The future of Dubai? I wouldn't say it's too bright. For one, I find it terrible that a city in the sun, with all the free energy man could ever want, is not even harnessed. What a waste of resources.

"The UAE has one of the world's highest levels of domestic waste, second highest after the USA.The rate of household waste per head has reached an average of 730 kg in Abu Dhabi and 725 in Dubai. "
http://www.recycle-dubai.com/html_version/home.htm

That didn't take too long did it? hno:


----------



## Skyrazer (Sep 9, 2009)

Beef_Sister said:


> "The UAE has one of the world's highest levels of domestic waste, second highest after the USA.The rate of household waste per head has reached an average of 730 kg in Abu Dhabi and 725 in Dubai. "
> http://www.recycle-dubai.com/html_version/home.htm
> 
> That didn't take too long did it? hno:


Most of that waste would be from all those rich expats there though wouldn't it?

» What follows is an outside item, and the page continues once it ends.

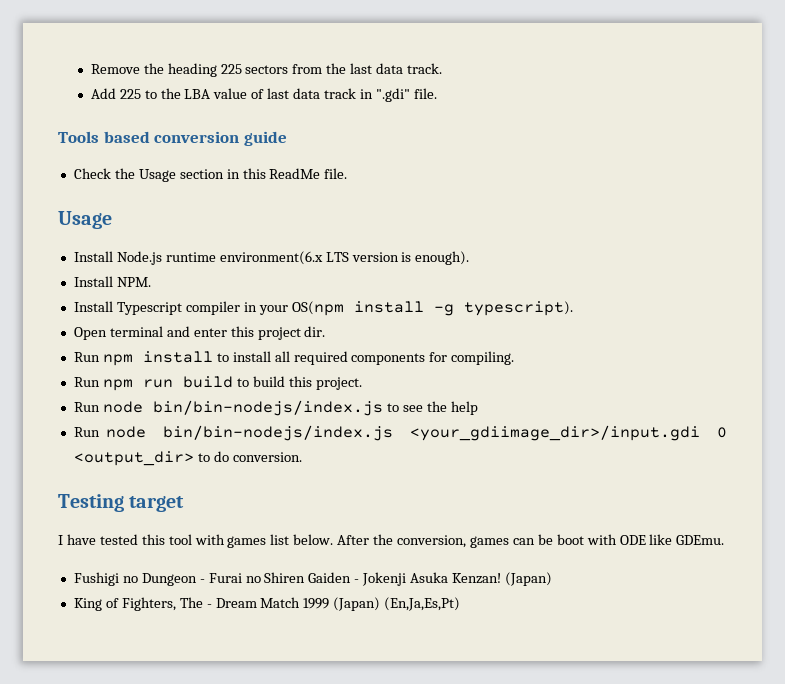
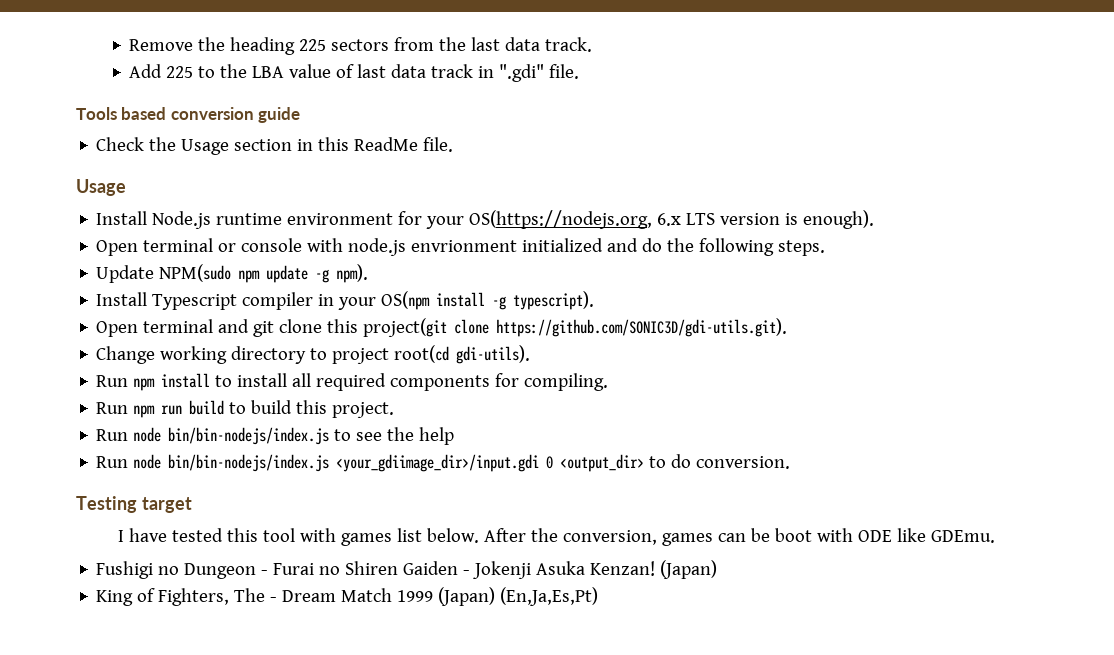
[219,251,323,265] environment(6.x -> [287,210,682,229] environment for your OS(https://nodejs.org, 6.x
[73,276,151,287] Install NPM. -> [96,238,826,256] [96,264,369,283] Open terminal or console with node.js envrionment initialized and do the following steps. // Update NPM(sudo npm update -g npm).
[193,326,326,340] enter this project dir. -> [253,318,788,337] [96,345,531,364] git clone this project(git clone https://github.com/SONIC3D/gdi-utils.git). // Change working directory to project root(cd gdi-utils).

The actual locals I doubt would have enough affluence to be so wasteful.

But anyway, yes I agree. Dubai have gotta cut back a bit on all the glitzy gimmicky crap and start investing in something with substance like industry or R&D.


----------



## AltinD (Jul 15, 2004)

Beef_Sister said:


> The future of Dubai? I wouldn't say it's too bright. For one, I find it terrible that a city in the sun, with all the free energy man could ever want, is not even harnessed. What a waste of resources.


Harnessing the sun energy is at the moment the MOST EXPENSIVE form of energy producing ... but of course people just hear or read "articulate" speaches and believe everything their medias feed them. :nuts:


----------



## goschio (Dec 2, 2002)

Beef_Sister said:


> The future of Dubai? I wouldn't say it's too bright. For one, I find it terrible that a city in the sun, with all the free energy man could ever want, is not even harnessed. What a waste of resources.


Agree with you. Dubai should build some solar thermal powerplants. Similar to the ones planed in the Sahara. 

And its not only about the costs but also about polluting the atmosphere. UAE are probably one of the few nations which actually can afford such measures.


----------



## desertpunk (Oct 12, 2009)

There's so much global urban rivalry these days. Dubai's push for every superlative only feeds it and it may be unhealthy. So many other cities in the region are mimicing Dubai's amazing growth and urbanism so it's anyone's guess whether one of them rises to meet the challenge. Either way, it's been one hell of a ride and no doubt, Dubai will keep surprising us all!


----------



## miami305 (May 20, 2009)

I just read this whole blog and in the end...who cares, I for one, have no desire to visit the middle east, let along Dubai....I rather visit Europe, other places and cities in my country (USA) or Latin America....


----------



## cilindr0 (Aug 8, 2012)

I guess that all this proyects are dead xD


----------



## Cutteredge (Aug 19, 2011)

I do not know. But the clear, Underwater in Dubai is impressive.

Hydropolis Underwater Hotel and Resort Dubai


----------



## Atmosphere (Mar 15, 2009)

Seeing all the new projects, it looks like Dubai, and this thread come back alive :banana:


----------